§ Stated goal
Convert the lines below into a two-column CSV with the headers instruction and output, giving each instruction and the output that follows it one row. Put each value in its own quoted field with line breaks replaced by spaces, and omit the pictures.

(Spatial layout data)
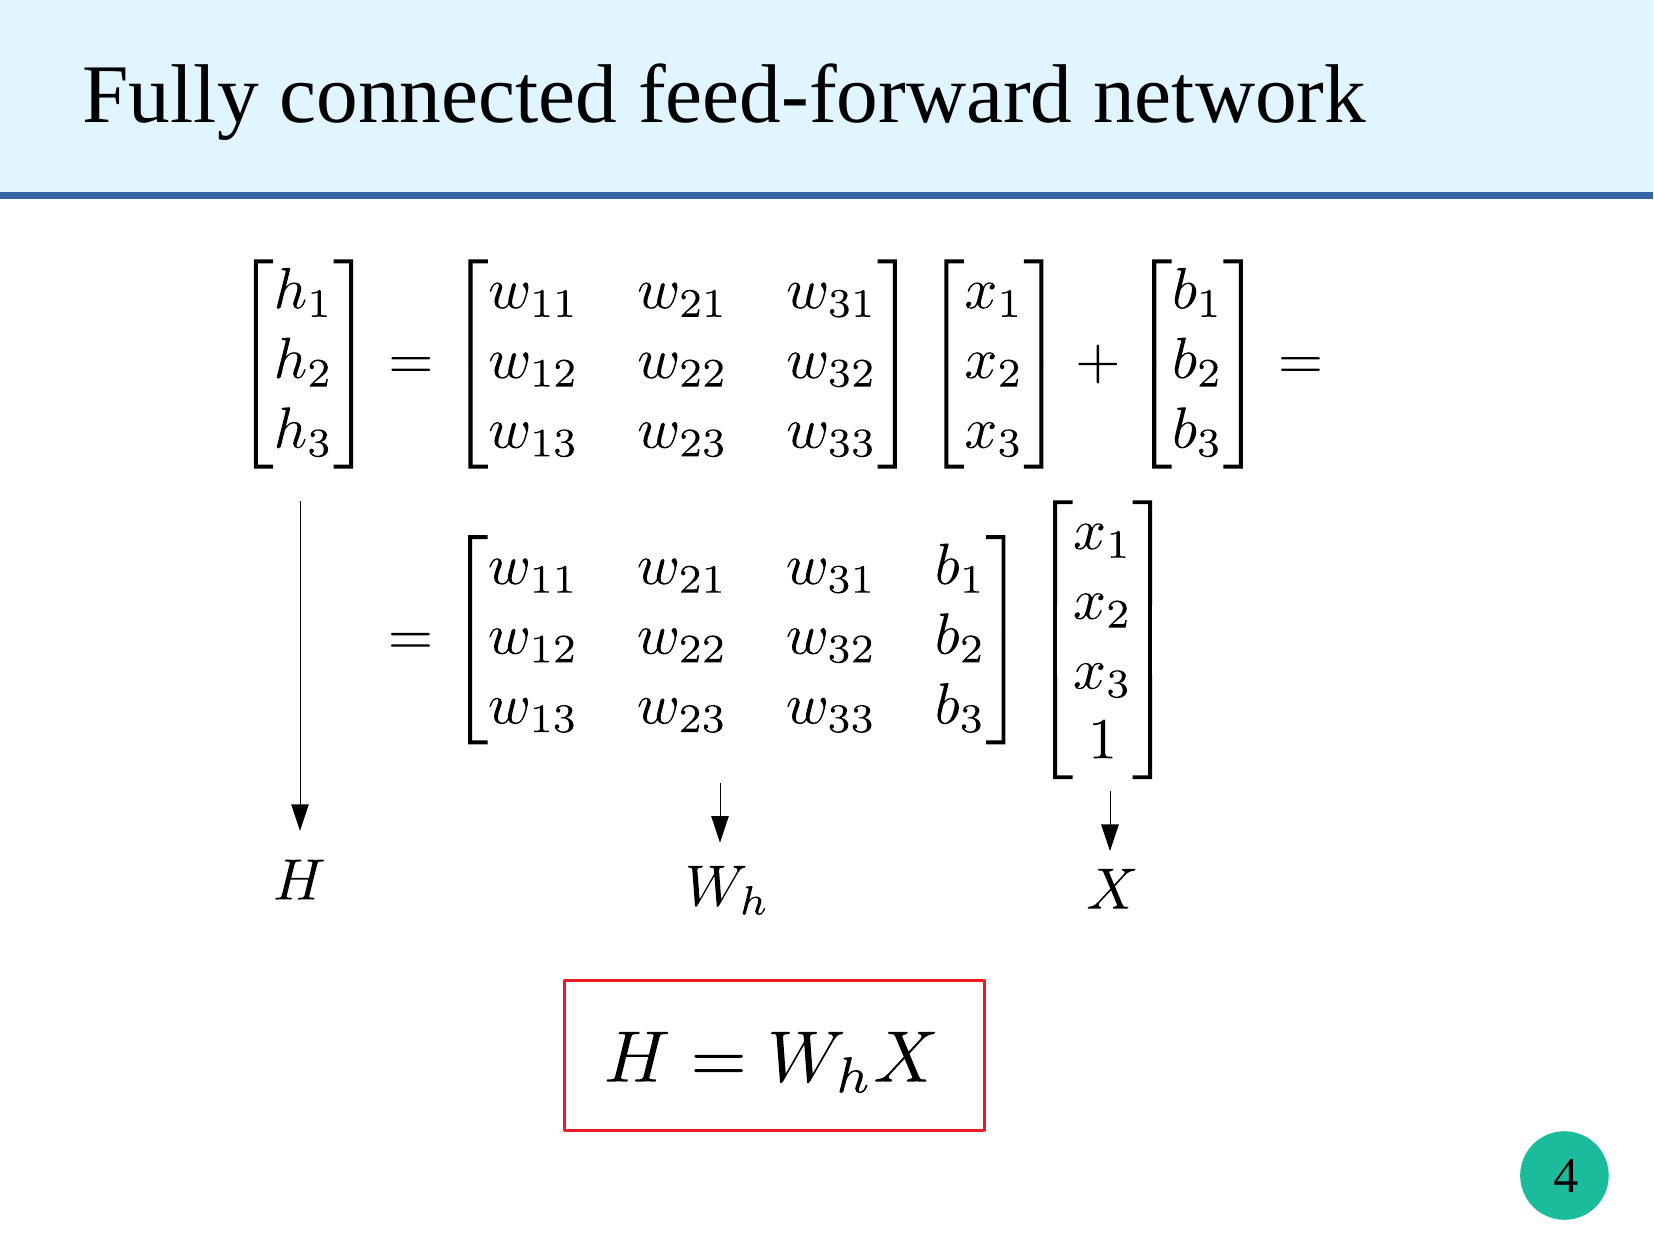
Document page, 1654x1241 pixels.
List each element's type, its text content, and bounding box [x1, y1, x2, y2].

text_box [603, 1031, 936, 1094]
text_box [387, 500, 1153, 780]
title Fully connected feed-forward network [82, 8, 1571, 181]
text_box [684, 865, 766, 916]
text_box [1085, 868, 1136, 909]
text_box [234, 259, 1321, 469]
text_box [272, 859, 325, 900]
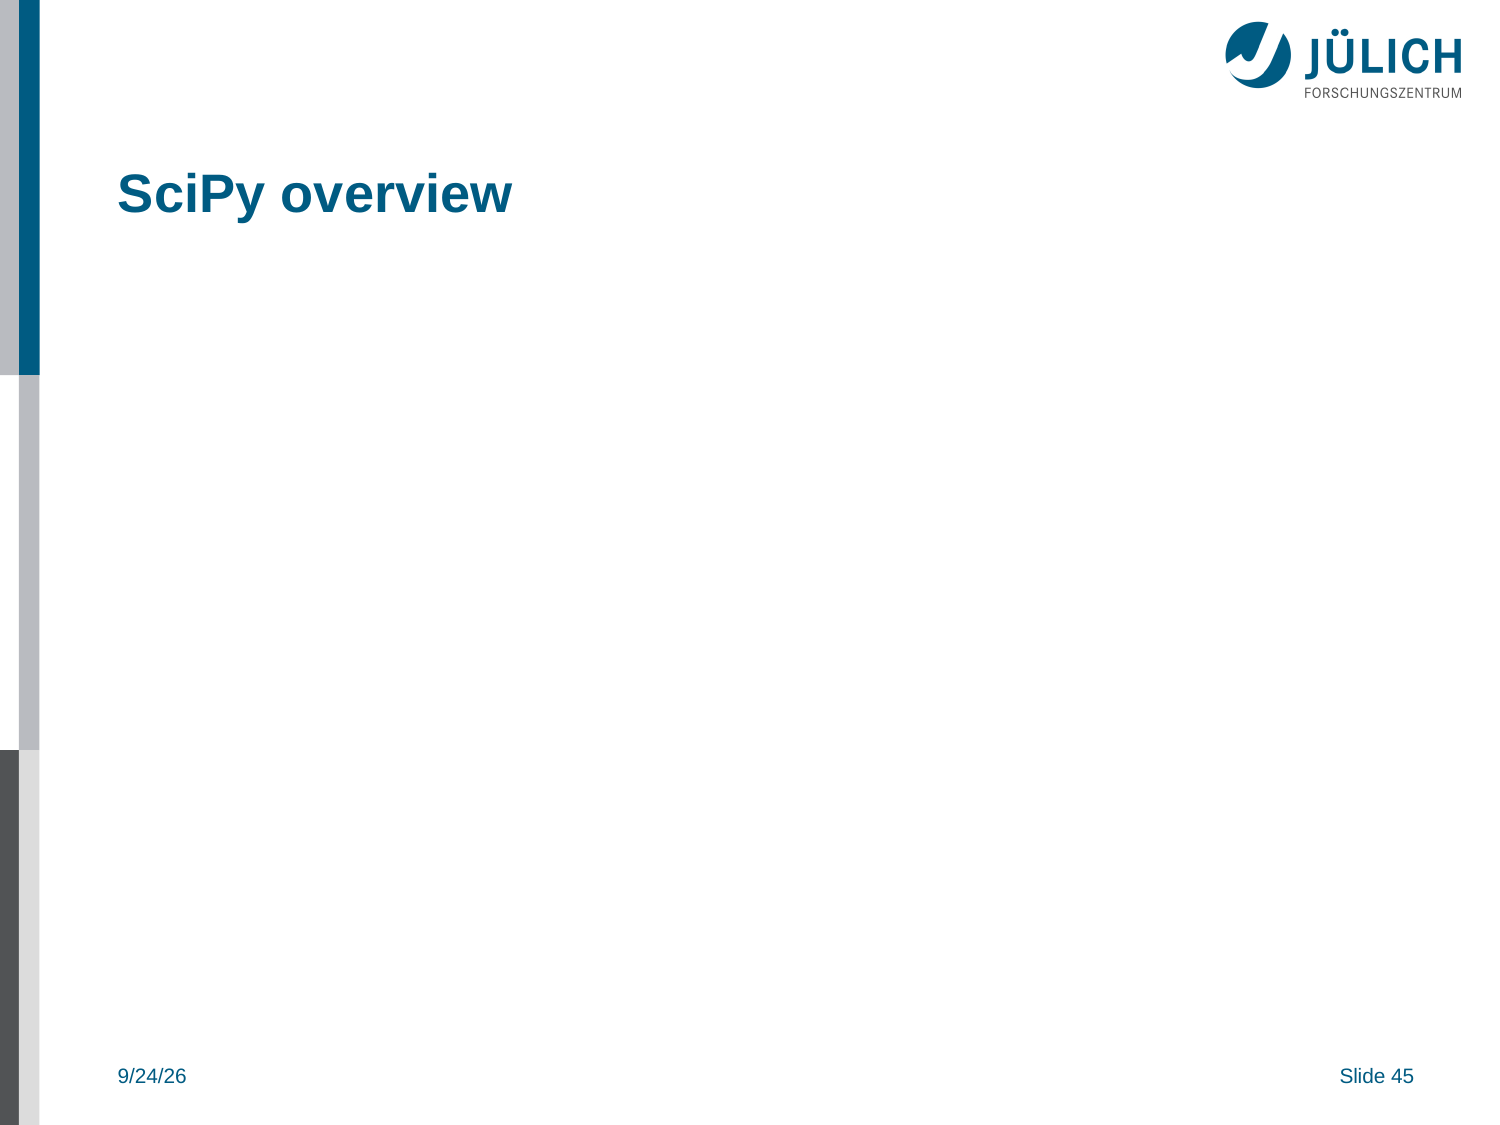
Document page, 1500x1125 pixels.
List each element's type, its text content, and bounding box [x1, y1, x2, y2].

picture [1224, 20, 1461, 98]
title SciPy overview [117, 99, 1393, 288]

§ Exercise answer
instruction,output
"Document page, 1654x1241 pixels. List each element's type, its text content, and bounding box [x1, y1, x2, y2].","text_box [603, 1031, 936, 1094] text_box [387, 500, 1153, 780] title Fully connected feed-forward network [82, 8, 1571, 181] text_box [684, 865, 766, 916] text_box [1085, 868, 1136, 909] text_box [234, 259, 1321, 469] text_box [272, 859, 325, 900]"
"Document page, 1500x1125 pixels. List each element's type, its text content, and bounding box [x1, y1, x2, y2].","picture [1224, 20, 1461, 98] title SciPy overview [117, 99, 1393, 288]"